Your tasks:
**a.** In the xarray overview, which three file formats is xarray called essential for working with?
**b.** Summarize the xarray overview in two sentences.
**c.** Extend the xarray overview, picking up right after its final line.

---
name: xarray
description: N-dimensional labeled arrays and datasets in Python. Built on top of NumPy and Dask. It introduces labels in the form of dimensions, coordinates, and attributes on top of raw NumPy-like arrays, making data analysis in physical sciences more intuitive and less error-prone. Use for working with multi-dimensional scientific data, NetCDF/GRIB/Zarr files, climate/weather/oceanographic datasets, remote sensing, geospatial imaging, large out-of-memory datasets with Dask, and labeled array operations.
version: 2024.01
license: Apache-2.0
---

# Xarray - N-Dimensional Labeled Arrays

Xarray provides a pandas-like experience for multidimensional data. It is the core of the Pangeo ecosystem and is essential for working with NetCDF, GRIB, and Zarr formats.

## When to Use

- Working with multi-dimensional scientific data (Time, Lat, Lon, Level, Ensemble).
- Analyzing climate, weather, or oceanographic datasets (NetCDF files).
- Handling large datasets that don't fit in memory (via Dask integration).
- Performing complex broadcasting and alignment based on dimension names instead of axis indices.

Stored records
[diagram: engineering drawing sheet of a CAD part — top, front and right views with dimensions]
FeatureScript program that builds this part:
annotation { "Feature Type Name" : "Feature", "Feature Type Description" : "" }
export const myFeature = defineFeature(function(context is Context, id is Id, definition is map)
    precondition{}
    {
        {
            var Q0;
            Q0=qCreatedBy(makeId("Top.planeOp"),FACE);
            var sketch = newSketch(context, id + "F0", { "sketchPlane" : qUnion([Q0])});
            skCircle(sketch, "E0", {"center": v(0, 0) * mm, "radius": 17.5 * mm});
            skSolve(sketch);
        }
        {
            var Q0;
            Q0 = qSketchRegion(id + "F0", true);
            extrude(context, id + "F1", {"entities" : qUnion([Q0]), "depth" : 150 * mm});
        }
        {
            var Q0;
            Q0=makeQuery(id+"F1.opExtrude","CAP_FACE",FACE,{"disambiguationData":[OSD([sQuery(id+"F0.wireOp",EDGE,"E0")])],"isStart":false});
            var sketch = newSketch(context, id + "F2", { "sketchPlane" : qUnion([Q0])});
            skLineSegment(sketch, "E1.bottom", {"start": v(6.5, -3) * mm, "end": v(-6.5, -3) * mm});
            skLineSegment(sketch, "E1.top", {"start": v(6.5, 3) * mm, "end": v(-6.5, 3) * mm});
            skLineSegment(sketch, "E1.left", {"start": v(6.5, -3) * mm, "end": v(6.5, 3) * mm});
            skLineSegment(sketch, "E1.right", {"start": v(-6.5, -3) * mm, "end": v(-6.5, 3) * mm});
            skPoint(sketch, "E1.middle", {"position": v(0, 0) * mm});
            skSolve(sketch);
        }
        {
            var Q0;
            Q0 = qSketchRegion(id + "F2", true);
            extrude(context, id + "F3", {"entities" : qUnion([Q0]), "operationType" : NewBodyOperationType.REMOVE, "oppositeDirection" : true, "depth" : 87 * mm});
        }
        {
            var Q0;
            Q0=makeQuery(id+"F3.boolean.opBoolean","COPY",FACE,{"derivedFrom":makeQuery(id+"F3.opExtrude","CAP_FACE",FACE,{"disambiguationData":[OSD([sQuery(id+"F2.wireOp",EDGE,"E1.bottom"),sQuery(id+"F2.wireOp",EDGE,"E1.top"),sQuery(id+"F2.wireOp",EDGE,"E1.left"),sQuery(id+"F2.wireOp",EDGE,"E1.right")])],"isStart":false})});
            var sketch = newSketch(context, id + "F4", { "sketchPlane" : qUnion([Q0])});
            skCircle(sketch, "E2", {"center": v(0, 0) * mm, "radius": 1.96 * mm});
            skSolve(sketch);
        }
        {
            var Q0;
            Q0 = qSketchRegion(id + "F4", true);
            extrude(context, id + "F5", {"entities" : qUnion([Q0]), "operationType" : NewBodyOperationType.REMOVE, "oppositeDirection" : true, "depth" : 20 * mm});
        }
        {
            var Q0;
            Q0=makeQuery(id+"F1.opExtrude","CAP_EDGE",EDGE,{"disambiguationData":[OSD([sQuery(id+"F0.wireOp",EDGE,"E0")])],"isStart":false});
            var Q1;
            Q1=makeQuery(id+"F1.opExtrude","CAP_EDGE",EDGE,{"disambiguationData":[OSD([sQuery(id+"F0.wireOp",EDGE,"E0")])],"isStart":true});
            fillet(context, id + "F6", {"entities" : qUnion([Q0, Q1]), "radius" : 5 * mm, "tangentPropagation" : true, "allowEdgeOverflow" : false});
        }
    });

==

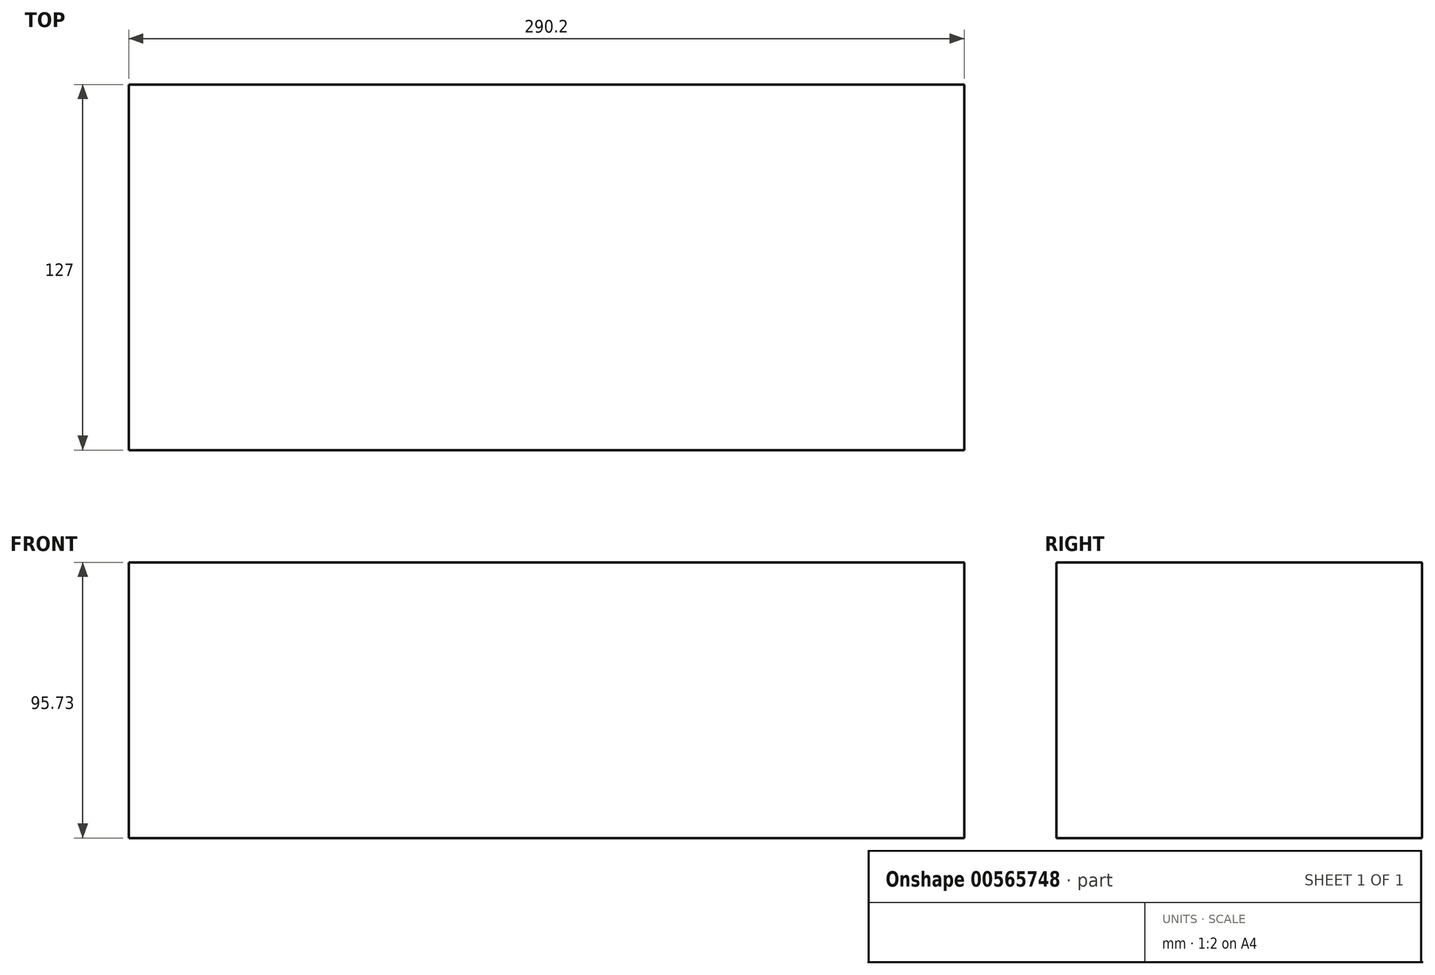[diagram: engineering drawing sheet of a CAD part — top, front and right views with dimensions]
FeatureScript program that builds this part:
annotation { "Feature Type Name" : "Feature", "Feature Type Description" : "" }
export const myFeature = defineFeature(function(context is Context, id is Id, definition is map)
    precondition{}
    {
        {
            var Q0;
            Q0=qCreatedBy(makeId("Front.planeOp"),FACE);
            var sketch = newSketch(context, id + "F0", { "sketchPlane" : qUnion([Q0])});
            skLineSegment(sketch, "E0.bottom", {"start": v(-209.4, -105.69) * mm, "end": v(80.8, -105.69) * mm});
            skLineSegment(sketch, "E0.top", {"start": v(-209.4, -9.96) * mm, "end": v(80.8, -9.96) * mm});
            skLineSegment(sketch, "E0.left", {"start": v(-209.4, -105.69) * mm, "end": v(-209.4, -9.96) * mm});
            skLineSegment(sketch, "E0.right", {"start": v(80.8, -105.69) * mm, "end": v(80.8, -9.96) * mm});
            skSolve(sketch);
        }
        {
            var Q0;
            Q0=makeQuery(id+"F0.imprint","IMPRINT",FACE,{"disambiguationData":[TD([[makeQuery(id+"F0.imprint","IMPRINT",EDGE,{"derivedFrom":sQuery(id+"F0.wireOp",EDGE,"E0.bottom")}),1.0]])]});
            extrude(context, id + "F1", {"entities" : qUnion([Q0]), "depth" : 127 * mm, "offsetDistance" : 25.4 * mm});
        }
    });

Expected results:
**a.** NetCDF, GRIB, and Zarr.

**b.** Xarray is a Python library built on NumPy and Dask that adds dimensions, coordinates, and attributes to raw arrays, giving a pandas-like experience for multidimensional data and serving as the core of the Pangeo ecosystem. It is meant for multi-dimensional scientific data such as climate, weather, or oceanographic datasets, for datasets too large for memory via Dask, and for broadcasting and alignment by dimension name rather than axis index.

**c.**
- Storing metadata (units, descriptions) directly inside the data object.
- Remote sensing and geospatial imaging analysis.

## Reference Documentation

**Official docs**: https://docs.xarray.dev/  
**Tutorials**: https://tutorial.xarray.dev/  
**Search patterns**: `xr.DataArray`, `xr.Dataset`, `ds.sel`, `ds.groupby`, `ds.resample`, `xr.open_dataset`

## Core Principles

### DataArray vs Dataset

| Structure | Description | Analogy |
|-----------|-------------|---------|
| DataArray | A single labeled N-dimensional array. | Like a pandas.Series but N-D. |
| Dataset | A dict-like container of multiple DataArrays. | Like a pandas.DataFrame but N-D. |

### Key Concepts

- **Dimensions**: Names of the axes (e.g., x, y, time).
- **Coordinates**: Values associated with dimensions (e.g., actual timestamps or latitude values).
- **Attributes**: Arbitrary metadata (e.g., units='Kelvin', standard_name='air_temperature').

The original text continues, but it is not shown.